Hi Team, As part of a POC, We are trying to load p...
# general
s
Hi Team, As part of a POC, We are trying to load pinot table data into a spark dataFrame using the spark JDBC option. However when we try we are seeing the following error:
Copy code
Exception in thread "main" java.sql.SQLFeatureNotSupportedException
	at org.apache.pinot.client.base.AbstractBaseStatement.setQueryTimeout(AbstractBaseStatement.java:167)
	at org.apache.spark.sql.execution.datasources.jdbc.JDBCRDD$.resolveTable(JDBCRDD.scala:60)
	at org.apache.spark.sql.execution.datasources.jdbc.JDBCRelation$.getSchema(JDBCRelation.scala:226)
	at org.apache.spark.sql.execution.datasources.jdbc.JdbcRelationProvider.createRelation(JdbcRelationProvider.scala:35)
	at org.apache.spark.sql.execution.datasources.DataSource.resolveRelation(DataSource.scala:355)
	at org.apache.spark.sql.DataFrameReader.loadV1Source(DataFrameReader.scala:325)
	at org.apache.spark.sql.DataFrameReader.$anonfun$load$3(DataFrameReader.scala:307)
	at scala.Option.getOrElse(Option.scala:189)
	at org.apache.spark.sql.DataFrameReader.load(DataFrameReader.scala:307)
	at org.apache.spark.sql.DataFrameReader.load(DataFrameReader.scala:225)
k
Hi, all the features of JDBC driver are not supported currently. e.g. setQueryTimeout method here.

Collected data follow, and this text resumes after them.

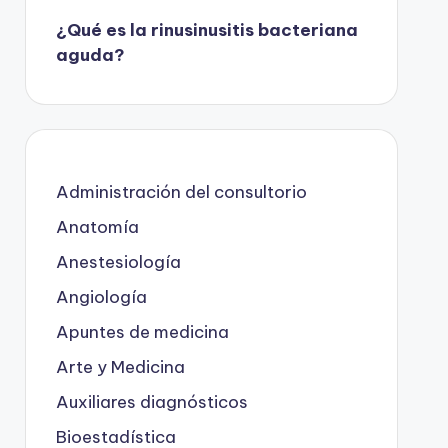
¿Qué es la rinusinusitis bacteriana
aguda?
Administración del consultorio
Anatomía
Anestesiología
Angiología
Apuntes de medicina
Arte y Medicina
Auxiliares diagnósticos
Bioestadística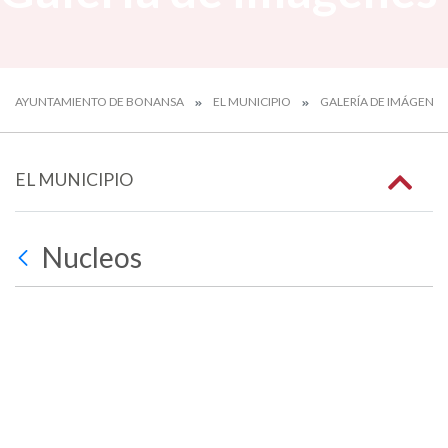
AYUNTAMIENTO DE BONANSA
EL MUNICIPIO
GALERÍA DE IMÁGENES
EL MUNICIPIO
Nucleos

Can I understand your use case so that I can suggest some alternatives?
s
We are exploring the possibility of querying Apache pinot using spark JDBC to gather distinct column values from a table.
k
Why not get distinct values directly from pinot?
It will be much more efficient
s
Hi Kartik, Below is the flow: Pinot table --> spark(read, filter, transform) --> use column data to fetch data from Postgres
k
got it. We haven't verified our JDBC driver compatibility with Spark yet. I will need to check what methods will need to be implemented here.